_What is being asked_.
Continue the forum thread about fog light LED strips below, picking up right after its last line.

_Text segment_.
# Fog light led strip.



## Mrhawaiibound (Jan 12, 2014)

As long as it's not the RS model it should fit the 14's just fine.


----------



## tcruze94 (Jul 4, 2014)

Can anyone direct me to talk to anyone who installed these types of fog light replacements?? It's the 'mercedes' style from spec D on car ID. Anyone have these and can help with install?! I need to know what to get in terms of parts. Am I good just ordering the lights and plugging into the headlight relay? Or should I buy the switch kit from GM?


----------



## XtremeRevolution (Jan 19, 2012)

I have a group buy that will started with a company called Rostra that makes an LED DRL strip, which is a GM Licensed product that carries a 3 year, 36k mile warranty. The thread is somewhere in the general section.


----------



## Ger8mm (Mar 13, 2014)

I have installed 13 DRL's/LED's on my 14 Diesel, as long as it is NOT the RS model you're good


----------



## tcruze94 (Jul 4, 2014)

XtremeRevolution said:


> I have a group buy that will started with a company called Rostra that makes an LED DRL strip, which is a GM Licensed product that carries a 3 year, 36k mile warranty. The thread is somewhere in the general section.


Lol any keyword to search? I am guessing this is an all inclusive kit? I am worried if I buy from anyone else I may not get all the parts I need.


----------



## Ger8mm (Mar 13, 2014)

_Recorded data_.
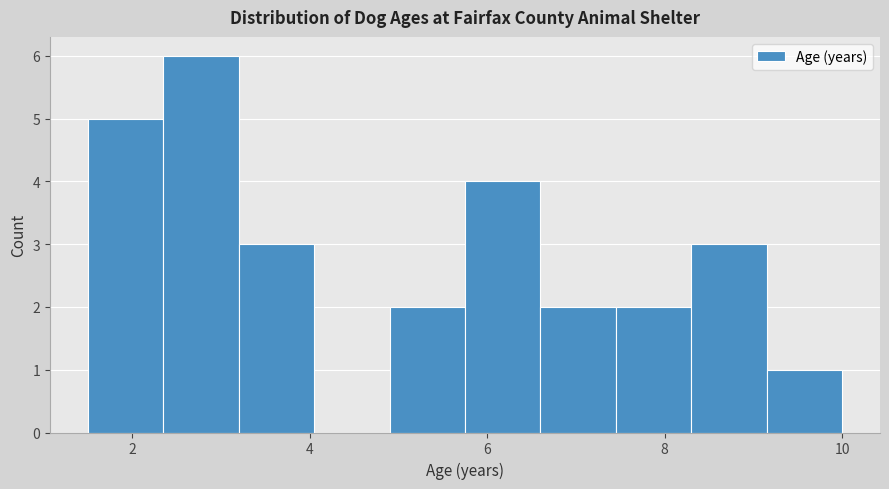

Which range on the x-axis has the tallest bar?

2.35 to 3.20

_Response_.
well you get two LED fog strips and the fog light wire harness, then you have to buy the fog light switch for your car separate.


----------



## Tomko (Jun 1, 2013)

Ger8mm said:


> I have installed 13 DRL's/LED's on my 14 Diesel, as long as it is NOT the RS model you're good


Can you flash us some pix diesel brother?


----------



## Ger8mm (Mar 13, 2014)

> Can you flash us some pix diesel brother?


There is a DIY post on here on how to do it, I didnt take any pictures when I did mine, I followed the DIY on here. If you take a look at my aftermarket headlight DIY that will show you how to remove the bumper but that's it. *as a side note, I have pictures I will post tomorrow for my recent oil change and tire rotation, got some sweet info and pictures to post.


----------



## Ger8mm (Mar 13, 2014)

http://www.cruzetalk.com/forum/145-...fog-lights-without-removing-front-bumper.html

http://www.cruzetalk.com/forum/11-a...ing-light-led-light-strip-install-w-pics.html

Here you go


----------



## Ger8mm (Mar 13, 2014)

Sorry for the erratic posting here but if you do install them yourself, romove the bumper SLOOOOOOOWWWWWWLLLLYYY, be very easy with it. If you bust those plastic hooks(whatever it is) your bumper will sag out.


----------



## Danny5 (Dec 22, 2011)

Here is what is installed on mine:

Chevrolet Chevy Cruze High Power LED Daytime Running Light Kit


----------



## tcruze94 (Jul 4, 2014)

Danny5 said:


> Here is what is installed on mine:
> 
> Chevrolet Chevy Cruze High Power LED Daytime Running Light Kit


Much more my price range.


----------



## DJSW (Apr 8, 2014)

Danny5-Hows the output on those fog's? Does it make a noticeable difference or is it mostly for looks?


----------



## Danny5 (Dec 22, 2011)

They are LED strips. And while very bright LED strips, they are not an auxiliary light source.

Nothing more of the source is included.